The Senate Tourism and Marketing Committee approved the proposed constitutional amendment by a 3-2 vote. However, the lottery bill is considered a long shot to pass in the final weeks of the legislative session
Alabama is one of six states — along with Mississippi, Utah, Alaska, Hawaii, and Nevada — without a state lottery. Republican Sen. Paul Sanford’s proposal would change the Alabama Constitution so Alabama could join multistate lotteries. Because it involves a change to the Alabama Constitution to legalize gambling, voters would have to approve the idea.
“This lottery bill is dealing with just the multistate lotteries,” Sanford, a Republican from Huntsville, said. “It’s the one that catch all the attention — the Powerball, the Mega Millions that generate the buzz. It’s not the scratch-offs.”
Sanford said Alabamians should decide if they want a lottery. The legislative fiscal office estimates it would raise $45 million annually after operational costs and payouts to winners.
Joe Godfrey, executive director of the Alabama Citizens Action Program, a group that has opposed efforts to legalize gambling, argued a lottery will prey upon a state’s poor.
“It’s based on deception. The government is promoting this is your way out of poverty,” Godfrey said.
While the bill cleared committee, some senators raised concerns.
Sen. Bobby Singleton, who voted for the bill, said he is worried removing the prohibition on gambling in the state Constitution could allow the Poarch Creek Indians to have table games and a gambling monopoly.
“They could then open up those casinos,” Singleton said. Senators supportive of dog track casinos had fought to keep them in the mix to have video electronic terminals.

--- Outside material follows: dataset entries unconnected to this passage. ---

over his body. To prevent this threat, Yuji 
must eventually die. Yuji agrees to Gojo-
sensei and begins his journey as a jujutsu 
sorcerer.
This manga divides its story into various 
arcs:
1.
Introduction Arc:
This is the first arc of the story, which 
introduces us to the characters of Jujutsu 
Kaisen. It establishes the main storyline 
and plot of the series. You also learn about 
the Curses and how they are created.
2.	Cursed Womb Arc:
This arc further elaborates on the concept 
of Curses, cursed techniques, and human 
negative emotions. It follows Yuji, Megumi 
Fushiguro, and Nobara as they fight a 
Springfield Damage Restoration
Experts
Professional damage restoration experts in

Former Gov. Robert Bentley’s lottery proposal failed in 2016, doomed by a similar fatal mix of a turf war over gaming machines. Some senators withdrew support from Bentley’s bill after House changes to the bill that would have limited a lottery to paper tickets, an aim at forbidding video lottery terminals.

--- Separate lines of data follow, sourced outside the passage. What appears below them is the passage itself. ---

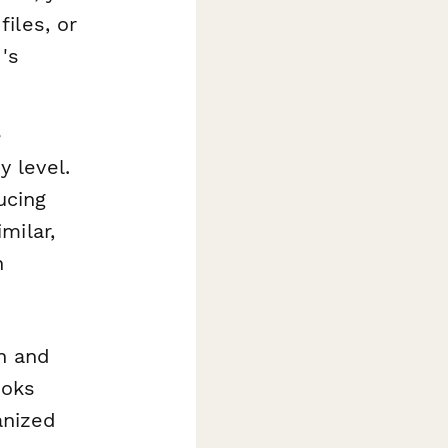
files, or
d's
e
 level.
ucing
milar,
n
an and
ooks
anized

Senate President Pro Tem Del Marsh, who voted against the bill despite introducing previous gambling bills, said he did not think this was the “right” lottery bill because it was not accompanied by enabling legislation specifying how the lottery would be run.
The committee also approved another bill by Sanford to legalize fantasy sports contests.
Alabama’s attorney general in 2016 said that the online fantasy sports contests are illegal according to state law, and told DraftKings and FanDuel to stop operating in the state.
The attorney general said an activity is considered illegal gambling if a person bets anything of value on a contest of chance to win a prize, even when skill is part of the betting process
Legislation aimed at allowing the contests failed last year. The House of Representatives approved the bill after lengthy debate about whether the contests fall under the state’s anti-gambling laws. The bill did not get a vote on the Senate floor.